La CNTE ha comunque chiesto a Peña Nieto di porre un veto presidenziale sulle leggi e di ridiscutere, nell’ambito di un gran dibattito nazionale, l’intero sistema educativo. Ciononostante è poco probabile che il presidente segua il suggerimento dei maestri su una riforma che lui stesso ha proposto al parlamento…

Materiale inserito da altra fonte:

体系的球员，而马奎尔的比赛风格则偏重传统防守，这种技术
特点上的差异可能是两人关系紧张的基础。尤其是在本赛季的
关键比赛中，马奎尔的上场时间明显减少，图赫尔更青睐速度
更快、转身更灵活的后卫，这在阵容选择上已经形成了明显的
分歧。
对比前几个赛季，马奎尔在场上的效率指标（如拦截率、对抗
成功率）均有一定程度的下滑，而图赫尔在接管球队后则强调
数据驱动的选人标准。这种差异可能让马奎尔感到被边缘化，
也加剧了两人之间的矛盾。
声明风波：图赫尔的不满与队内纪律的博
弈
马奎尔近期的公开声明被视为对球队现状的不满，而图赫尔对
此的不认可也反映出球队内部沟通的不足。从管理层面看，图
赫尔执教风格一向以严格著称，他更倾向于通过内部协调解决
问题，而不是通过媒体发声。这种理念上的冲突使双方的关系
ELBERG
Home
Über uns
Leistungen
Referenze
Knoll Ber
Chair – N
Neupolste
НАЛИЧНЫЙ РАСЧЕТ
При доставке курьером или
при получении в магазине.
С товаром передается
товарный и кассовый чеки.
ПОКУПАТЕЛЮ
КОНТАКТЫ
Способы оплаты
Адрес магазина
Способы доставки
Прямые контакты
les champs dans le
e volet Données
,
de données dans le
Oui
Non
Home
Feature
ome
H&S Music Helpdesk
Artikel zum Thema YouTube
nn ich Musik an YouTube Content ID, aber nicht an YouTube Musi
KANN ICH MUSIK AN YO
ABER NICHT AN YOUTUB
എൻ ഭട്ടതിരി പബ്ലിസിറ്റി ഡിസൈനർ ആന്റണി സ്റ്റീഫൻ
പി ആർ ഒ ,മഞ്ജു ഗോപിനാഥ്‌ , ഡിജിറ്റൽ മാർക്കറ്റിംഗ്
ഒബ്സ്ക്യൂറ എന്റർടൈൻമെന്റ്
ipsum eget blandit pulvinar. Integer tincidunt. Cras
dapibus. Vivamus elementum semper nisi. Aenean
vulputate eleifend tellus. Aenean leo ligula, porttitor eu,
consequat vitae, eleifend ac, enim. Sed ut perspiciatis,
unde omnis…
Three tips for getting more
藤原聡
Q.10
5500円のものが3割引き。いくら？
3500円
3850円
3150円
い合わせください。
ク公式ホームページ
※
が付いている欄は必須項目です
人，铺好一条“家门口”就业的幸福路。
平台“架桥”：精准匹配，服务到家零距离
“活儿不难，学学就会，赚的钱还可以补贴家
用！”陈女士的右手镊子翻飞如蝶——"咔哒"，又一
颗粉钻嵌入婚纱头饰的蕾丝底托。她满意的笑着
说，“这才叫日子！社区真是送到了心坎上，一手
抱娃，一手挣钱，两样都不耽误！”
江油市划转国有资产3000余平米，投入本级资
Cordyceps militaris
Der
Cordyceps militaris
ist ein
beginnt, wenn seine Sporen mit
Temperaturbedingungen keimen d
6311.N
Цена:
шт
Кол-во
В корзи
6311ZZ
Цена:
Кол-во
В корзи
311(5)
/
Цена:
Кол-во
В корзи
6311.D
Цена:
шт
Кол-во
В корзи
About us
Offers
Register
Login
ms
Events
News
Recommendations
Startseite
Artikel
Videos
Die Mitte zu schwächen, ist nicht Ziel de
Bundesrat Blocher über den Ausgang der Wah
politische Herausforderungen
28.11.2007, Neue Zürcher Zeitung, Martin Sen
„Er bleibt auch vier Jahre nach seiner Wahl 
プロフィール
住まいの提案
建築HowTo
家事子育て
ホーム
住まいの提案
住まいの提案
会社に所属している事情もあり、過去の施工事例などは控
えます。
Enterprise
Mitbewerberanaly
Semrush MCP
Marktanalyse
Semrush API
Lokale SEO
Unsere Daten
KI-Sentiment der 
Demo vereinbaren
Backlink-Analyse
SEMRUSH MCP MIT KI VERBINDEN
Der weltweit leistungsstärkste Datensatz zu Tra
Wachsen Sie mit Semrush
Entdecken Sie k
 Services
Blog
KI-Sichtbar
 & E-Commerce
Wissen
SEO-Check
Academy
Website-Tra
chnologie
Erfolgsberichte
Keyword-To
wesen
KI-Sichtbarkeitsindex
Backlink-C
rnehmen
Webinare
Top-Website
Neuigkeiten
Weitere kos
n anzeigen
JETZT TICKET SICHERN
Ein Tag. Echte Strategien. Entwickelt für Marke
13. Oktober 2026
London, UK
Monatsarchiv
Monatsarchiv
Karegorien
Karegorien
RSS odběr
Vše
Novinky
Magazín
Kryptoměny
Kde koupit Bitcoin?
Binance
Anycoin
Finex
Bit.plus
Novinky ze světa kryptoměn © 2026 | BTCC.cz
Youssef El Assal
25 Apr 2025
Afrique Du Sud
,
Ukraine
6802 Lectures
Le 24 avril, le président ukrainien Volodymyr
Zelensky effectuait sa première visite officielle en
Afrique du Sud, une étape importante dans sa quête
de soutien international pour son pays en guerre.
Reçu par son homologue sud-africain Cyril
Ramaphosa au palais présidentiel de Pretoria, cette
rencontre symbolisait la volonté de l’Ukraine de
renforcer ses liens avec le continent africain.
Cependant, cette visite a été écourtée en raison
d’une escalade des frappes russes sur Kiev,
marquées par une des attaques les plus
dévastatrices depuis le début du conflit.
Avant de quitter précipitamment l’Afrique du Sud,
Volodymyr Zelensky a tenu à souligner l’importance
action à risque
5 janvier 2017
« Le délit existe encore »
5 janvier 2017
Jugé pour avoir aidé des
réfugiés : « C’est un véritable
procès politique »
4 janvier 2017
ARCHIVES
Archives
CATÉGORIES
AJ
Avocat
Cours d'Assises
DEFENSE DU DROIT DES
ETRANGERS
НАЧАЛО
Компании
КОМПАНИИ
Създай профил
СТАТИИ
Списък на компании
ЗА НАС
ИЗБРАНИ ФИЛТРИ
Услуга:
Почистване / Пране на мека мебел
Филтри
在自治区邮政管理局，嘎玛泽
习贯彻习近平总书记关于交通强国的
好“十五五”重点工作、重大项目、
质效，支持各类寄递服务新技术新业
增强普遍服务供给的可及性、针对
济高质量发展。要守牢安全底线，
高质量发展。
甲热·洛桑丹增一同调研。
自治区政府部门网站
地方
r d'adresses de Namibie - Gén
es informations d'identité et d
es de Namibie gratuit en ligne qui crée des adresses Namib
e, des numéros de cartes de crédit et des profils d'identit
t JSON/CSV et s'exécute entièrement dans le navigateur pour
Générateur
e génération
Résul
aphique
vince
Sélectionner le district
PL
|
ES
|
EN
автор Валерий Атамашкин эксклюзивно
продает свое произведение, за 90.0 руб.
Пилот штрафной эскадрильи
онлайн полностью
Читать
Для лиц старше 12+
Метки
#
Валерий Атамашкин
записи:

Sono a rischio anche le famose “Feste patrie” per la celebrazione dell’indipendenza del 15-16 settembre che si svolgono nelle piazze centrali, presso la sede del potere politico nazionale o locale, in cui il sindaco della città o il presidente tengono un discorso e gridano il patriotico “¡Viva México!” per ricordare il grido lanciato dal prete Miguel Hidalgo che diede inizio al processo d’indipendenza dalla Spagna nel 1810. Quindi forse quest’anno il “grido” non sarà solo quello del capo di stato o dei governatori, ma risuonerà pure quello degli esclusi, quello del lavoro degno, quello della resistenza pacifica che sfida chi ormai non grida più e s’accontenta delle promesse.